Nous abordons l’un des sujets clés du projet de loi de finances pour 2014 : le quotient familial.
L’abaissement du plafond nous est généreusement présenté, notamment dans le rapport de la commission des finances, comme une mesure de justice sociale touchant les ménages les plus aisés. Or nous savons très bien que cette décision n’est qu’une étape dans un processus de longue haleine qui pourrait conduire à la disparition pure et simple du quotient familial.
Selon les estimations fournies par le Gouvernement lui-même, le quotient familial coûterait 12, 4 milliards d’euros aux finances publiques. Il aurait donc un impact significatif sur le produit de l’impôt, puisqu’il faut bien évidemment le mettre en rapport avec les 75, 6 milliards d’euros attendus. Ce serait même la principale « niche fiscale ».
Une telle assertion mérite sans doute d’être analysée avec plus de précision. D’après l’évaluation des voies et moyens, en 2014, près de 12, 9 milliards d'euros serviront à financer des réductions et des crédits d’impôt, dont une bonne partie n’est qu’un pis-aller de la dépense publique ou privée directe. Même amoindrie, la prime pour l’emploi est un succédané de hausse des salaires, dont les employeurs peuvent se dispenser.
Nous connaissons les données du problème : certes, le quotient familial représente 12, 4 milliards d’euros, mais il est partagé entre 7, 78 millions de ménages, c'est-à-dire plus d’un ménage sur cinq. En d’autres termes, cette niche fiscale représente, en moyenne, environ 1 600 euros d’impôt en moins par contribuable concerné. Rien à voir, mes chers collègues, avec le régime ISF-PME ! Certes, il ne coûte que 460 millions d’euros – cela fait tout de même le dixième du produit de l’ISF –, mais il concerne 41 600 ménages, soit, pour chacun d’entre eux, un chèque moyen de 11 060 euros. J’ai d’ailleurs cru comprendre récemment que, contrairement au quotient familial, il était question de le « sanctuariser ». Quelle bonne méthode pour rétablir l’égalité entre les contribuables !
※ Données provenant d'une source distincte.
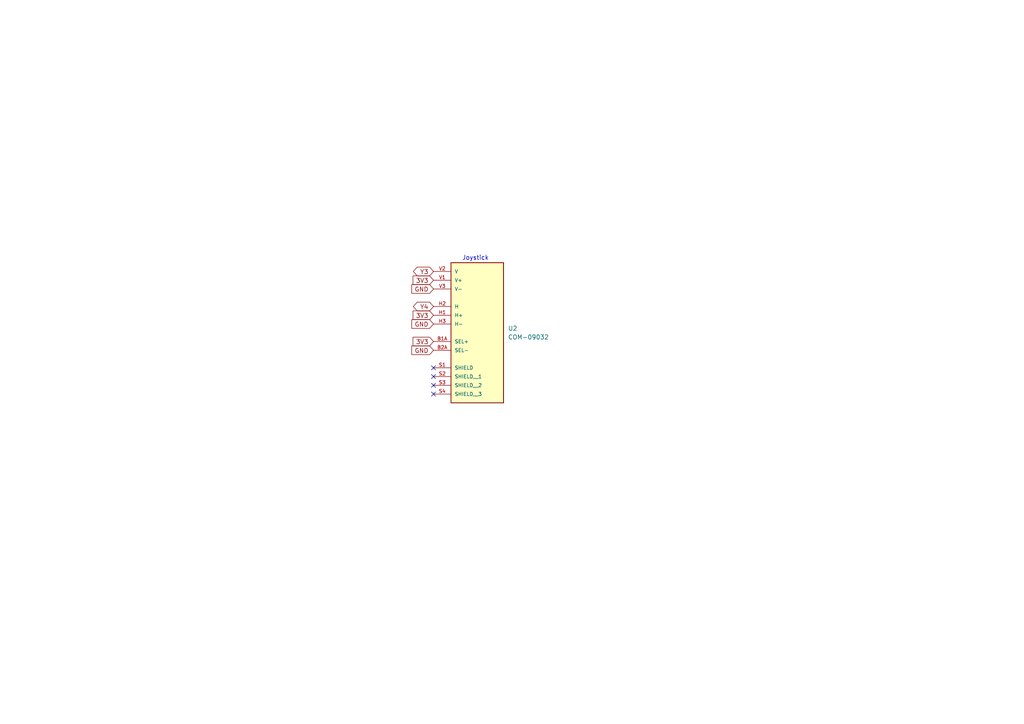
<source format=kicad_sch>
(kicad_sch
	(version 20231120)
	(generator "eeschema")
	(generator_version "8.0")
	(uuid "0a877c73-2b5b-4a3d-a892-25659a50748c")
	(paper "A4")
	
	(no_connect
		(at 125.73 111.76)
		(uuid "07eab02c-f21e-44f3-b6ad-3983863e674d")
	)
	(no_connect
		(at 125.73 109.22)
		(uuid "298d49b9-5f39-46d9-812a-7813ea18ba96")
	)
	(no_connect
		(at 125.73 114.3)
		(uuid "b18f9051-c01c-45bb-b127-90e7f7b20bd2")
	)
	(no_connect
		(at 125.73 106.68)
		(uuid "bb580e24-9b22-46c4-8db9-ac49ed2ba647")
	)
	(text "Joystick\n"
		(exclude_from_sim no)
		(at 137.922 74.93 0)
		(effects
			(font
				(size 1.27 1.27)
			)
		)
		(uuid "f53921ed-e6a0-4aee-97ea-c3d36b338b5b")
	)
	(global_label "3V3"
		(shape input)
		(at 125.73 81.28 180)
		(fields_autoplaced yes)
		(effects
			(font
				(size 1.27 1.27)
			)
			(justify right)
		)
		(uuid "3ebd7ec1-b3f2-43e0-805e-fc622fdd58d2")
		(property "Intersheetrefs" "${INTERSHEET_REFS}"
			(at 119.2372 81.28 0)
			(effects
				(font
					(size 1.27 1.27)
				)
				(justify right)
				(hide yes)
			)
		)
	)
	(global_label "GND"
		(shape input)
		(at 125.73 93.98 180)
		(fields_autoplaced yes)
		(effects
			(font
				(size 1.27 1.27)
			)
			(justify right)
		)
		(uuid "4c4cd63a-aaa8-4a22-b2d7-23cbea7df2d7")
		(property "Intersheetrefs" "${INTERSHEET_REFS}"
			(at 118.8743 93.98 0)
			(effects
				(font
					(size 1.27 1.27)
				)
				(justify right)
				(hide yes)
			)
		)
	)
	(global_label "GND"
		(shape input)
		(at 125.73 101.6 180)
		(fields_autoplaced yes)
		(effects
			(font
				(size 1.27 1.27)
			)
			(justify right)
		)
		(uuid "5676991e-11b8-402e-8a65-e5a8704d2820")
		(property "Intersheetrefs" "${INTERSHEET_REFS}"
			(at 118.8743 101.6 0)
			(effects
				(font
					(size 1.27 1.27)
				)
				(justify right)
				(hide yes)
			)
		)
	)
	(global_label "3V3"
		(shape input)
		(at 125.73 99.06 180)
		(fields_autoplaced yes)
		(effects
			(font
				(size 1.27 1.27)
			)
			(justify right)
		)
		(uuid "6f4d5dad-7290-4486-9e90-663f3eeff14b")
		(property "Intersheetrefs" "${INTERSHEET_REFS}"
			(at 119.2372 99.06 0)
			(effects
				(font
					(size 1.27 1.27)
				)
				(justify right)
				(hide yes)
			)
		)
	)
	(global_label "Y4"
		(shape bidirectional)
		(at 125.73 88.9 180)
		(fields_autoplaced yes)
		(effects
			(font
				(size 1.27 1.27)
			)
			(justify right)
		)
		(uuid "8081d587-da0f-4c49-88a3-bb9481ad8b8b")
		(property "Intersheetrefs" "${INTERSHEET_REFS}"
			(at 119.3354 88.9 0)
			(effects
				(font
					(size 1.27 1.27)
				)
				(justify right)
				(hide yes)
			)
		)
	)
	(global_label "3V3"
		(shape input)
		(at 125.73 91.44 180)
		(fields_autoplaced yes)
		(effects
			(font
				(size 1.27 1.27)
			)
			(justify right)
		)
		(uuid "882b67e0-9688-45f9-83e9-a0f38fa10e5b")
		(property "Intersheetrefs" "${INTERSHEET_REFS}"
			(at 119.2372 91.44 0)
			(effects
				(font
					(size 1.27 1.27)
				)
				(justify right)
				(hide yes)
			)
		)
	)
	(global_label "Y3"
		(shape bidirectional)
		(at 125.73 78.74 180)
		(fields_autoplaced yes)
		(effects
			(font
				(size 1.27 1.27)
			)
			(justify right)
		)
		(uuid "ab356051-1867-4a4a-bd72-ed79e2ba1a01")
		(property "Intersheetrefs" "${INTERSHEET_REFS}"
			(at 119.3354 78.74 0)
			(effects
				(font
					(size 1.27 1.27)
				)
				(justify right)
				(hide yes)
			)
		)
	)
	(global_label "GND"
		(shape input)
		(at 125.73 83.82 180)
		(fields_autoplaced yes)
		(effects
			(font
				(size 1.27 1.27)
			)
			(justify right)
		)
		(uuid "c9f62aaa-0189-40d4-ab14-747721c02646")
		(property "Intersheetrefs" "${INTERSHEET_REFS}"
			(at 118.8743 83.82 0)
			(effects
				(font
					(size 1.27 1.27)
				)
				(justify right)
				(hide yes)
			)
		)
	)
	(symbol
		(lib_id "COM-09032:COM-09032")
		(at 138.43 91.44 0)
		(unit 1)
		(exclude_from_sim no)
		(in_bom yes)
		(on_board yes)
		(dnp no)
		(fields_autoplaced yes)
		(uuid "e0814f1d-93f9-47ea-95a2-cc8dccd882cb")
		(property "Reference" "U2"
			(at 147.32 95.2499 0)
			(effects
				(font
					(size 1.27 1.27)
				)
				(justify left)
			)
		)
		(property "Value" "COM-09032"
			(at 147.32 97.7899 0)
			(effects
				(font
					(size 1.27 1.27)
				)
				(justify left)
			)
		)
		(property "Footprint" "COM_09032:XDCR_COM-09032"
			(at 138.43 91.44 0)
			(effects
				(font
					(size 1.27 1.27)
				)
				(justify bottom)
				(hide yes)
			)
		)
		(property "Datasheet" ""
			(at 138.43 91.44 0)
			(effects
				(font
					(size 1.27 1.27)
				)
				(hide yes)
			)
		)
		(property "Description" ""
			(at 138.43 91.44 0)
			(effects
				(font
					(size 1.27 1.27)
				)
				(hide yes)
			)
		)
		(property "PARTREV" "N/A"
			(at 138.43 91.44 0)
			(effects
				(font
					(size 1.27 1.27)
				)
				(justify bottom)
				(hide yes)
			)
		)
		(property "STANDARD" "Manufacturer Recommendations"
			(at 138.43 91.44 0)
			(effects
				(font
					(size 1.27 1.27)
				)
				(justify bottom)
				(hide yes)
			)
		)
		(property "MAXIMUM_PACKAGE_HEIGHT" "30.1mm"
			(at 138.43 91.44 0)
			(effects
				(font
					(size 1.27 1.27)
				)
				(justify bottom)
				(hide yes)
			)
		)
		(property "MANUFACTURER" "SparkFun Electronics"
			(at 138.43 91.44 0)
			(effects
				(font
					(size 1.27 1.27)
				)
				(justify bottom)
				(hide yes)
			)
		)
		(pin "S1"
			(uuid "2e1bd4af-f71e-4838-90c9-97cd8ad3d92b")
		)
		(pin "V1"
			(uuid "814265d2-e1a0-4c46-ba5c-3d7ebdb7cf0d")
		)
		(pin "V2"
			(uuid "9a34d86e-252a-4266-8606-13cae0fe5d62")
		)
		(pin "H1"
			(uuid "00970c21-bf50-4949-ac13-3abb0e324b84")
		)
		(pin "H3"
			(uuid "77323866-a361-48a3-8709-6e9e35621b34")
		)
		(pin "V3"
			(uuid "b9f0b3b5-b117-4619-970b-2379f15f934a")
		)
		(pin "H2"
			(uuid "d4818049-e93e-4589-b199-508c0023d7d6")
		)
		(pin "S2"
			(uuid "0ffd61ad-8db4-485e-90f2-cd11a7e58f04")
		)
		(pin "B2A"
			(uuid "40c89de0-7d02-40d0-88ea-216906ab3431")
		)
		(pin "S4"
			(uuid "0d2749b7-0af1-4217-ac64-86ca8527859a")
		)
		(pin "S3"
			(uuid "239dc1bf-a469-47a4-a142-bd875fd9f75b")
		)
		(pin "B1A"
			(uuid "8b020730-6dc1-40f3-b16e-782037aa9a69")
		)
		(instances
			(project "kicad_pcb"
				(path "/de49f119-e2e7-4901-8c30-d9d1ca4dd010/c40220e5-b0e3-42d3-a73f-0cfd7d95e962"
					(reference "U2")
					(unit 1)
				)
			)
		)
	)
)

</source>
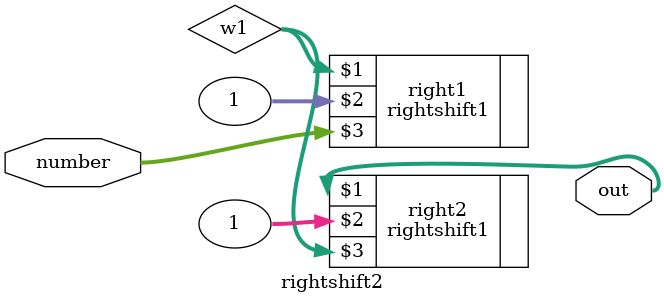
<source format=v>
module rightshift2(out, number);
    input [31:0] number;
    output [31:0] out;

    wire [31:0] w1;
    rightshift1 right1(w1, 1, number);
    rightshift1 right2(out, 1, w1);
endmodule
</source>
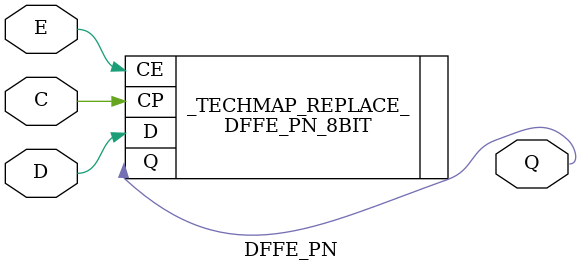
<source format=v>
module \$dffe (CLK, EN, D, Q);


parameter CLK_POLARITY = 0;
parameter EN_POLARITY = 0;
parameter WIDTH = 0;


input CLK;
input EN;
input  [WIDTH-1:0] D;
output reg [WIDTH-1:0] Q;


if (CLK_POLARITY && EN_POLARITY)
    DFFE_PN _TECHMAP_REPLACE_(.C(CLK), .E(~EN), .D(D), .Q(Q));
if (CLK_POLARITY && !EN_POLARITY)
    DFFE_PN _TECHMAP_REPLACE_(.C(CLK), .E(EN), .D(D), .Q(Q));
if (!CLK_POLARITY && EN_POLARITY)
    DFFE_PN _TECHMAP_REPLACE_(.C(~CLK), .E(~EN), .D(D), .Q(Q));
if (!CLK_POLARITY && !EN_POLARITY)
    DFFE_PN _TECHMAP_REPLACE_(.C(~CLK), .E(EN), .D(D), .Q(Q));


endmodule


// D-type FlipFlop with enable, Positive clock, negative enable
module DFFE_PN (D, C, E, Q);

parameter \CLK_POLARITY = 0;
parameter \EN_POLARITY = 0;
parameter \WIDTH = 0;

output Q;
input E;
input C;
input D;


DFFE_PN_8BIT _TECHMAP_REPLACE_(.D(D), .CP(C), .CE(E), .Q(Q));
endmodule
</source>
À ce propos, je précise qu’en 2011 – c’est le dernier chiffre dont je dispose – ont été recensés 136 000 déclarants de plus-values possédant 5, 4 milliards d’euros de revenus. Le régime extrêmement favorable d’imposition des plus-values qui figure un peu plus loin dans le texte n’améliorera pas la justice fiscale, me semble-t-il, si c’est bien le sujet qui nous importe ici.
Pour les ménages n’ayant qu’un enfant, les effets du plafonnement se feront sentir à partir de 64 481 euros de revenu de référence, soit un revenu annuel brut de 71 645 euros. Cela correspond à la rémunération de deux cadres touchant environ 3 000 euros nets fiscaux par mois. Dans de nombreux cas, ce seront des couples de salariés, diplômés, normalement payés, qui seront frappés. Selon le rapport de la commission des finances, cette mesure concernera 80 % des foyers dont le revenu est soumis aux taux d’imposition intermédiaires de 14 % et de 30 %.
Je souhaite revenir sur le rôle de cette économie fiscale.
Aujourd’hui, dans les faits, nous avons un dispositif où les allocations familiales participent, comme le quotient familial, à la politique familiale générale du pays. Au demeurant, les sommes en jeu sont quasiment les mêmes : les allocations familiales liées à l’enfant, de caractère universel, ont le même « coût » que le quotient familial. Réalisera-t-on un transfert de l’un à l’autre, avec le milliard d’euros attendu de l’application de l’article 3, par exemple en finançant l’attribution d’allocations familiales dès le premier enfant ? Malheureusement, la somme ainsi « économisée » sera immédiatement engloutie dans le financement d’une nouvelle exonération de cotisation sociale relative aux allocations familiales normalement due par les entreprises.
La question que pose cette mesure, c’est encore une fois celle de la fiscalité de substitution, un impôt nouveau frappant les ménages venant alléger la contrainte des entreprises. Observons d’ailleurs que l’État va faire à cette occasion coup double, puisque la base imposable des entreprises, en général, sera majorée de 1 030 millions d’euros et pourra produire 340 millions d’euros de recettes fiscales en plus.
Pour toutes ces raisons, nous voterons contre l’article 3.